TESTO ESTRATTO:

..............................

Chi l’ha detto che le farfalle vivono un giorno solo?

Chi l’ha detto che le farfalle vivono un giorno solo?

Qualche giorno fa Roberto Fioretto della Fondazione Cariparo è venuto a conoscere la realtà della comunità alloggio “Le farfalle”, da quest’incontro ha scritto un bellissimo articolo che speriamo leggerete con piacere. 

Chi l’ha detto che le farfalle vivono un giorno solo?

Cucina abitabile, sala da pranzo e salotto, 2 bagni, 3 camere da letto. Sviluppato su tre piani, con piccolo giardino privato, alle porte di Rovigo. Detto così, potrebbe sembrare un qualsiasi annuncio immobiliare. In realtà, l’appartamento di cui vi stiamo parlando è ben più di un semplice spazio abitativo. È una comunità solidale di accoglienza residenziale dove trovano ospitalità donne e ragazze sole provenienti da più nazionalità. Alcune di loro sono in fuga da qualcuno e vanno protette, altre invece provengono dal Centro di Accoglienza Straordinaria. Qualsiasi sia il loro Paese d’origine, le difficoltà in atto o quelle che vogliono lasciarsi alle spalle, ognuna qui può trovare non solo un posto dove stare, ma anche e soprattutto chi le accoglie, le supporta e le incoraggia.

..............................

VERIFICA LA COMPRENSIONE:
- A) Stabilisci se ciascuna affermazione concorda con il testo sulla comunità alloggio «Le farfalle», citandone le parole decisive: (i) l'appartamento si trova alle porte di Rovigo; (ii) l'appartamento si sviluppa su due piani; (iii) le ospiti provengono tutte dallo stesso Paese.
- B) Prosegui il testo sulla comunità alloggio «Le farfalle» dopo l'ultima frase riportata.

DATI FORNITI:

..............................

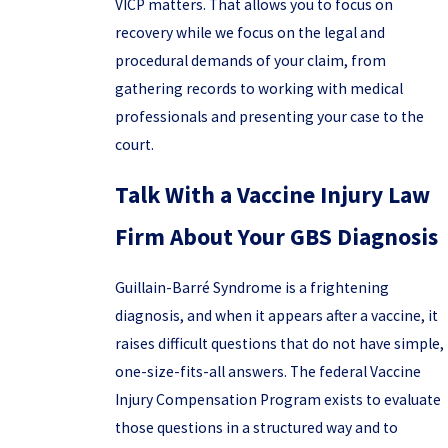
VICP matters. That allows you to focus on
recovery while we focus on the legal and
procedural demands of your claim, from
gathering records to working with medical
professionals and presenting your case to the
court.
Talk With a Vaccine Injury Law
Firm About Your GBS Diagnosis
Guillain-Barré Syndrome is a frightening
diagnosis, and when it appears after a vaccine, it
raises difficult questions that do not have simple,
one-size-fits-all answers. The federal Vaccine
Injury Compensation Program exists to evaluate
those questions in a structured way and to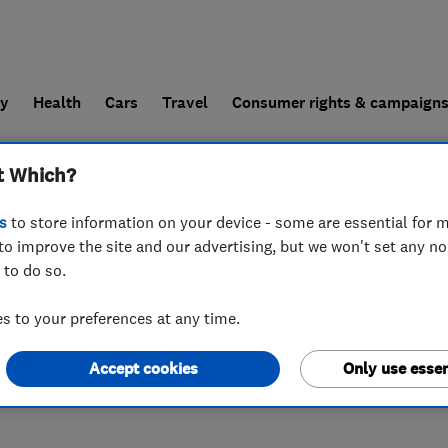
ly
Health
Cars
Travel
Consumer rights & campaign
t Which?
end a trader
For businesses
s
to store information on your device - some are essential for m
to improve the site and our advertising, but we won't set any n
 to do so.
 to your preferences at any time.
Accept cookies
Only use essen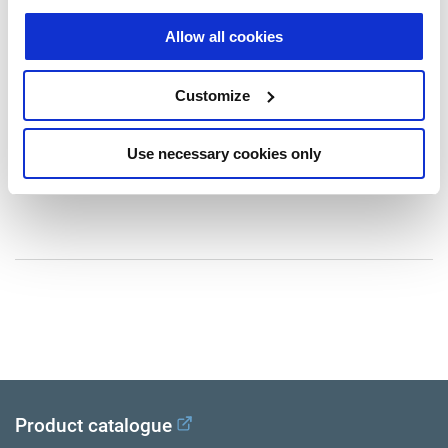
Druckwandler
N30171
Allow all cookies
Anmerkung: AIR/HYDR
Gewicht (kg): 3.18
Customize
Kein Preis
Use necessary cookies only
Loggen Sie sich ein, um den Bestand zu sehen und zu bestellen.
Product catalogue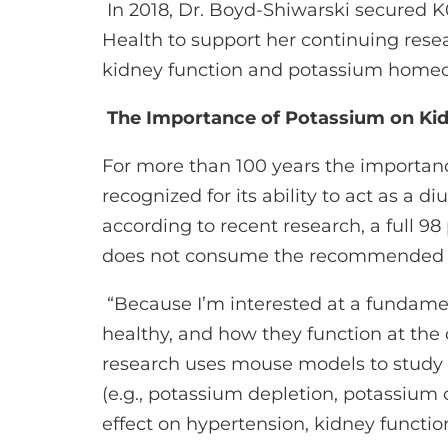
In 2018, Dr. Boyd-Shiwarski secured K0
Health to support her continuing rese
kidney function and potassium home
The Importance of Potassium on Ki
For more than 100 years the importan
recognized for its ability to act as a di
according to recent research, a full 9
does not consume the recommended da
“Because I’m interested at a fundamen
healthy, and how they function at the 
research uses mouse models to study t
(e.g., potassium depletion, potassium c
effect on hypertension, kidney functio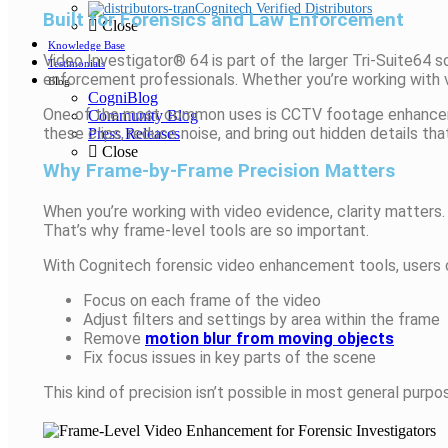
Cognitech Verified Distributors
Built for Forensics and Law Enforcement
Close
Knowledge Base
Video Investigator® 64 is part of the larger Tri-Suite64 
Testimonials
enforcement professionals. Whether you’re working with vi
Blog
CogniBlog
One of the most common uses is CCTV footage enhancement
Community Blog
these clips, reduce noise, and bring out hidden details tha
Press Releases
Close
Why Frame-by-Frame Precision Matters
When you’re working with video evidence, clarity matters. 
That’s why frame-level tools are so important.
With Cognitech forensic video enhancement tools, users 
Focus on each frame of the video
Adjust filters and settings by area within the frame
Remove
motion blur from moving objects
Fix focus issues in key parts of the scene
This kind of precision isn’t possible in most general purp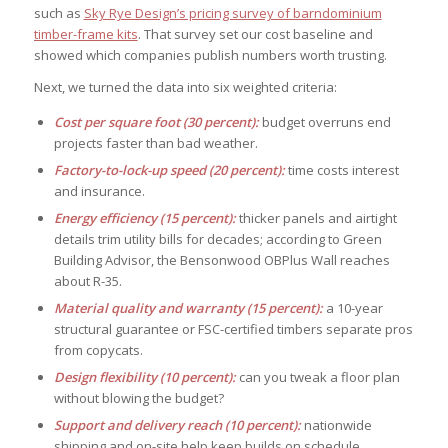
such as
Sky Rye Design’s pricing survey of barndominium
timber-frame kits
. That survey set our cost baseline and
showed which companies publish numbers worth trusting.
Next, we turned the data into six weighted criteria:
Cost per square foot (30 percent):
budget overruns end
projects faster than bad weather.
Factory-to-lock-up speed (20 percent):
time costs interest
and insurance.
Energy efficiency (15 percent):
thicker panels and airtight
details trim utility bills for decades; according to Green
Building Advisor, the Bensonwood OBPlus Wall reaches
about R-35.
Material quality and warranty (15 percent):
a 10-year
structural guarantee or FSC-certified timbers separate pros
from copycats.
Design flexibility (10 percent):
can you tweak a floor plan
without blowing the budget?
Support and delivery reach (10 percent):
nationwide
shipping and on-site help keep builds on schedule.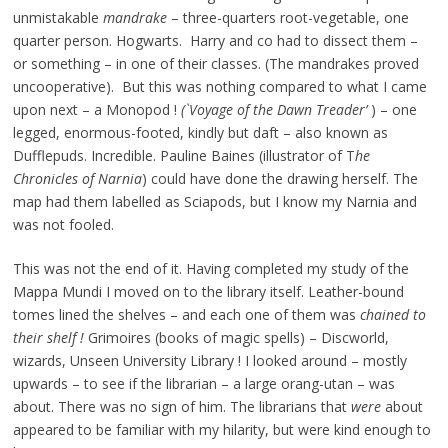
unmistakable
mandrake
– three-quarters root-vegetable, one
quarter person. Hogwarts. Harry and co had to dissect them –
or something – in one of their classes. (The mandrakes proved
uncooperative). But this was nothing compared to what I came
upon next – a Monopod !
(`Voyage of the Dawn Treader’
) – one
legged, enormous-footed, kindly but daft – also known as
Dufflepuds. Incredible. Pauline Baines (illustrator of T
he
Chronicles of Narnia
) could have done the drawing herself. The
map had them labelled as Sciapods, but I know my Narnia and
was not fooled.
This was not the end of it. Having completed my study of the
Mappa Mundi I moved on to the library itself. Leather-bound
tomes lined the shelves – and each one of them was
chained to
their shelf !
Grimoires (books of magic spells) – Discworld,
wizards, Unseen University Library ! I looked around – mostly
upwards – to see if the librarian – a large orang-utan – was
about. There was no sign of him. The librarians that
were
about
appeared to be familiar with my hilarity, but were kind enough to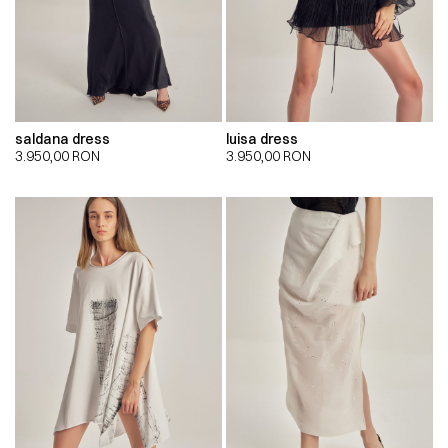
saldana dress
luisa dress
3.950,00
RON
3.950,00
RON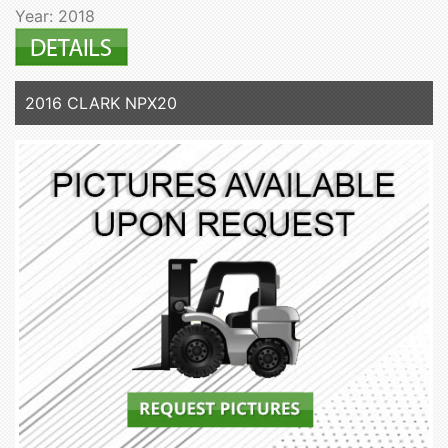
Year: 2018
2016 CLARK NPX20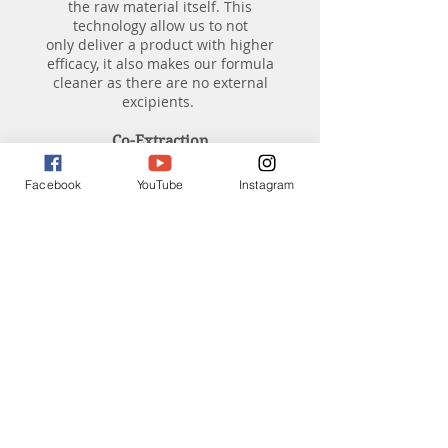
the raw material itself. This
technology allow us to not
only deliver a product with higher
efficacy, it also makes our formula
cleaner as there are no external
excipients.
Co-Extraction
Our formula's other advantage
Facebook
YouTube
Instagram
includes co-extraction. Co-extraction
formulation means that our herbal
formula starts by brewing the
ingredients together. This practice
is traced back to our roots in
Traditional Chinese Medicine. For
thousands of years, herbs are brewed
together in a tea pot to maximize the
potency of the herbal formula, instead
of brewing the herbs individually.
Water Extract Vs. Ethanol Extract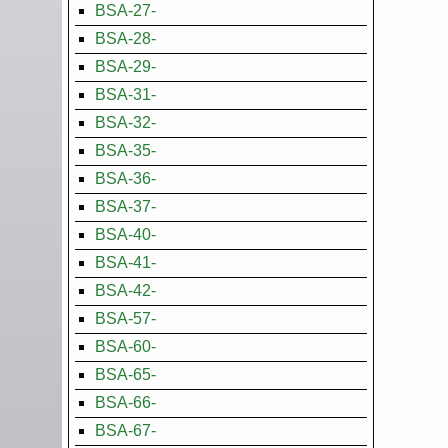
BSA-27-
BSA-28-
BSA-29-
BSA-31-
BSA-32-
BSA-35-
BSA-36-
BSA-37-
BSA-40-
BSA-41-
BSA-42-
BSA-57-
BSA-60-
BSA-65-
BSA-66-
BSA-67-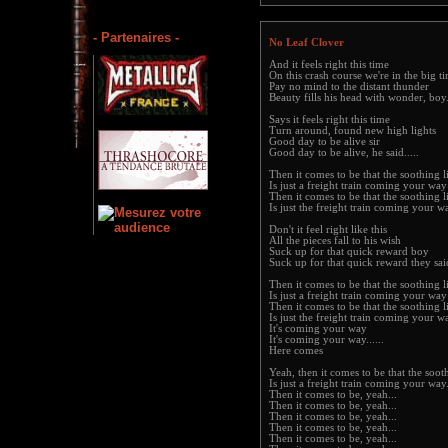
- Partenaires -
No Leaf Clover
And it feels right this time
On this crash course we're in the big t
Pay no mind to the distant thunder
Beauty fills his head with wonder, boy.
Says it feels right this time
Turn around, found new high lights
Good day to be alive sir
Good day to be alive, he said.....
Then it comes to be that the soothing l
Is just a freight train coming your way
Then it comes to be that the soothing l
Is just the freight train coming your w
Don't it feel right like this
All the pieces fall to his wish
Suck up for that quick reward boy
Suck up for that quick reward they said
Then it comes to be that the soothing l
Is just a freight train coming your way
Then it comes to be that the soothing l
Is just the freight train coming your way
It's coming your way
It's coming your way......
Here comes
Yeah, then it comes to be that the soot
Is just a freight train coming your way.
Then it comes to be, yeah...
Then it comes to be, yeah...
Then it comes to be, yeah...
Then it comes to be, yeah...
Then it comes to be, yeah...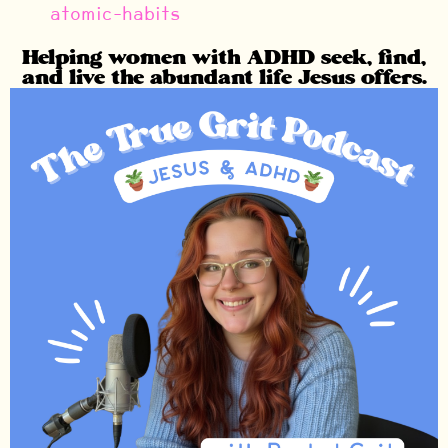
atomic-habits
Helping women with ADHD seek, find,
and live the abundant life Jesus offers.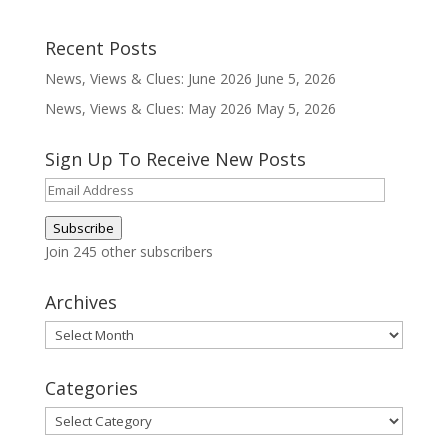
Recent Posts
News, Views & Clues: June 2026
June 5, 2026
News, Views & Clues: May 2026
May 5, 2026
Sign Up To Receive New Posts
Email
Address
Subscribe
Join 245 other subscribers
Archives
Archives
Categories
Categories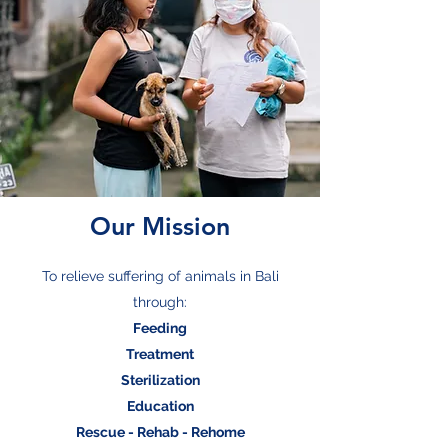
Our Mission
To relieve suffering of animals in Bali
through:
Feeding
Treatment
Sterilization
Education
Rescue - Rehab - Rehome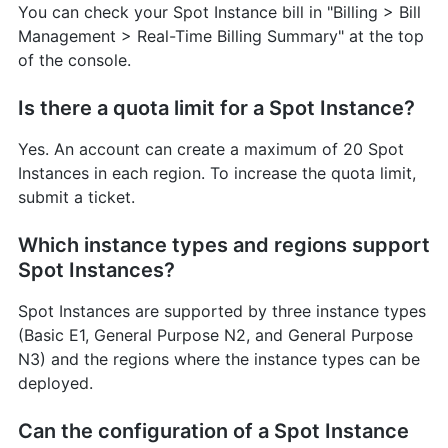
You can check your Spot Instance bill in "Billing > Bill
Management > Real-Time Billing Summary" at the top
of the console.
Is there a quota limit for a Spot Instance?
Yes. An account can create a maximum of 20 Spot
Instances in each region. To increase the quota limit,
submit a ticket.
Which instance types and regions support
Spot Instances?
Spot Instances are supported by three instance types
(Basic E1, General Purpose N2, and General Purpose
N3) and the regions where the instance types can be
deployed.
Can the configuration of a Spot Instance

..............................

RISPOSTE SCRITTE:
- A)
(i) Sì: «alle porte di Rovigo».
(ii) No: «Sviluppato su tre piani».
(iii) No: «donne e ragazze sole provenienti da più nazionalità».

- B)
Un modello di convivenza sociale e comunitaria
per generare autonomia ed emancipazione nelle donne sole e con minori.

Quando arriviamo non dobbiamo neppure bussare. Un paio di ragazze sono sulla soglia della porta d’ingresso che dà direttamente sulla via. Con loro c’è Donata Tamburin, presidente di Arcisolidarietà di Rovigo, l’associazione che ha promosso e gestisce la residenza ottenuta in concessione per 10 anni dall’Ater cittadino.
«Stiamo attaccando al muro la nostra targa» ci dice venendoci incontro. «Ogni tanto si stacca, ma poi noi la riattacchiamo». Un piccolo inconveniente, nulla più, che però anticipa la determinazione e la forza di volontà che, pur tra mille complessità e difficoltà, troveremo tra le pareti di casa. Un alloggio e un progetto particolare, che sosteniamo attraverso il nostro bando Progetto Sociale, dove il “come” diventa determinante per il “chi”.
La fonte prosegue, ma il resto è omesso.